Leaving Ballina, the next stop is Killala where Mariyo Yagi’s first of two sculptures ‘The Inter-Communication Park’ in Killala Harbour is behind the Coast and Cliff Rescue Station. Continue along the coastline through Lacken to Ballycastle where Tony Murphy’s work, inspired by Megalithic monuments, entitled ‘Court Hence’ sits in front of Ballycastle Cottages. A set of earthen embankments form a seating area within their circumference. En route to Belderrig, Eilis O'Baoil’s beautifully conceived ‘Wind Trees’ is like a set of five fingerprints marked by dry stone walls surrounding trees.
This unique project was conceived by artist Marian O’Donnell who took inspiration from the discovery of the neolithic site at Céide Fields, the oldest field system in the world which had been buried under blanket bog for thousands of years. Its discovery revealed an ancient civilisation with dwellings and walls and evidence of farming methods and which captured imaginations locally and raised new awareness of our ancient forebears. In an effort to acknowledge continuity between the past, present and future, and to honour the imprint made on the land by ancient people, the sculptures on the trail draw on natural elements
The art along the coastal route of North Mayo shines a light on the existing landscape, helping us see it anew, through fresh eyes, reconnecting us to the wilderness. As Henry David Thoreau said in Walden:
“We need the tonic of wildness...At the same time that we are earnest to explore and learn all things, we require that all things be mysterious and unexplorable, that land and sea be indefinitely wild, unsurveyed and unfathomed by us because unfathomable.

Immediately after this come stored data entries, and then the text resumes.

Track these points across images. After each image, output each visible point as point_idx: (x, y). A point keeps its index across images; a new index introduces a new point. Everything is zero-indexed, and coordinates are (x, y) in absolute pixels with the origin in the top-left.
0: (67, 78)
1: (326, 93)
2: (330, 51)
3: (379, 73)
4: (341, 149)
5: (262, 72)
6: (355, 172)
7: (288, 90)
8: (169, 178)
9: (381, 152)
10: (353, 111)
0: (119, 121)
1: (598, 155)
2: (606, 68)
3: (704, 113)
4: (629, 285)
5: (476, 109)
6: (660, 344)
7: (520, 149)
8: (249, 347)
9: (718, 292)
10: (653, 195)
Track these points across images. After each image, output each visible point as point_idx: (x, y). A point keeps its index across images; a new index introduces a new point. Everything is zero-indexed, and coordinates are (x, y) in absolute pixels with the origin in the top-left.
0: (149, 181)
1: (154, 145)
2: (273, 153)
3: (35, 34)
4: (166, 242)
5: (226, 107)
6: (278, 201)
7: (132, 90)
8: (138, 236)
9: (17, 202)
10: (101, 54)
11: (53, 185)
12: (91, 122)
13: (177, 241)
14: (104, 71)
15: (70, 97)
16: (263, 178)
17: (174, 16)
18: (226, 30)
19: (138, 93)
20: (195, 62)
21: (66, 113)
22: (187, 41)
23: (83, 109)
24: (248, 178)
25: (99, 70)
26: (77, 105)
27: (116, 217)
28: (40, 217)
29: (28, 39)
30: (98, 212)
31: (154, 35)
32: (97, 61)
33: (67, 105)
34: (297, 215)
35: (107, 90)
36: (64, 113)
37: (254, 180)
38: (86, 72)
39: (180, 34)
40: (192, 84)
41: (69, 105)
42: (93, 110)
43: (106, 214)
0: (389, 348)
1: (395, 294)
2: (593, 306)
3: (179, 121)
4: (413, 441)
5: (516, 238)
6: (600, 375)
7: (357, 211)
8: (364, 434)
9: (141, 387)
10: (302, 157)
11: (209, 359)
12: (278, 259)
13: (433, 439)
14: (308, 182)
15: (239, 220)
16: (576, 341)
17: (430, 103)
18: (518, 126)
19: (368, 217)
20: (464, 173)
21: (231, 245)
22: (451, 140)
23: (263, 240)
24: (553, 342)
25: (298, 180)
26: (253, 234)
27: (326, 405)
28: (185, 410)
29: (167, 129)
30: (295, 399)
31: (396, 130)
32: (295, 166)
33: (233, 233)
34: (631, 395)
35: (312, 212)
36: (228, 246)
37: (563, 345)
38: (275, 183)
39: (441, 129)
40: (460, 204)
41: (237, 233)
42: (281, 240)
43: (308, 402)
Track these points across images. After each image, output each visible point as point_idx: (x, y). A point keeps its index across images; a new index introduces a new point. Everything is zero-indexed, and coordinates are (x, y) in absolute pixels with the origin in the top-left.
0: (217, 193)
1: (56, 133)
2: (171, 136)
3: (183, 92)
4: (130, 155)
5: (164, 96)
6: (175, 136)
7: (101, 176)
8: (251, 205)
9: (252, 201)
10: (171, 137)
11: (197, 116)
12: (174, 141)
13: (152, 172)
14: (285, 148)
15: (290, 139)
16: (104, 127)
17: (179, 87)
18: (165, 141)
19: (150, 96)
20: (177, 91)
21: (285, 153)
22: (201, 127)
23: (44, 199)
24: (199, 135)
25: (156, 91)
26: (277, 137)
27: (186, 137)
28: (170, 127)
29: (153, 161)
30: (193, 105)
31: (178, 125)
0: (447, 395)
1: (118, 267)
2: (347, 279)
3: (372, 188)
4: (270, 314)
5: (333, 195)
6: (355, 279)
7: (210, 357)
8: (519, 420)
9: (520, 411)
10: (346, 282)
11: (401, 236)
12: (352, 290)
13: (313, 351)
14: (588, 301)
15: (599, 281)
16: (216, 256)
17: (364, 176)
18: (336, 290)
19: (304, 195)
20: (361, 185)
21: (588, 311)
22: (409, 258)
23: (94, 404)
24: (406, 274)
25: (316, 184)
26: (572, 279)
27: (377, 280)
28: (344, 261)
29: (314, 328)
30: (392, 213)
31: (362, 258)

We can never have enough of nature.”
The sculptures work in the landscape to enhance our experience of nature. Participating artists were required to work within fairly strict guidelines, in order that their work have an organic quality, rather than the out of place quality of transplanted work. To that end, they were limited in their use of specific limited organic materials which would enliven without utterly altering the sites which included an old quarry, small fields, agricultural land and sand dunes. The sculptures explore ideas of folklore, mythology and early settlement.
Niall O'Neill’s ‘Stratified Sheep’ at Ballinaboy Visitor Farm uses granite and sandstone to create the most commonly sighted animals in the county, reflecting the inherently rural culture of the place. Other works include Japanese Sculptor Mariyo Yagi’s two sculptures: ‘The Inter- Communication Park’ in Killala Harbour and ‘The Echo of Nawascape’ in Lacken Bay. Further west on Palmerstown Bridge is Alan Counihan’s ‘Tearmon na Gaoithe,’ a shelter or sanctuary built out of quarried stones which lay in the environment.
The Tír Sáile trail ends in Blacksod at the base of the Mullet Peninsula, where Michael Bulfin’s piece entitled ‘Deirble's Twist’ forms a spiral of granite boulders which were found on site into a spiral sculpture.
The Sculpture Trail is in place since 1993, when it opened as part of a year long celebration of 5,000 years of humans inhabiting rural Mayo. Some sculptures blend so seamlessly with the environment, it’s as though nature itself arranged it.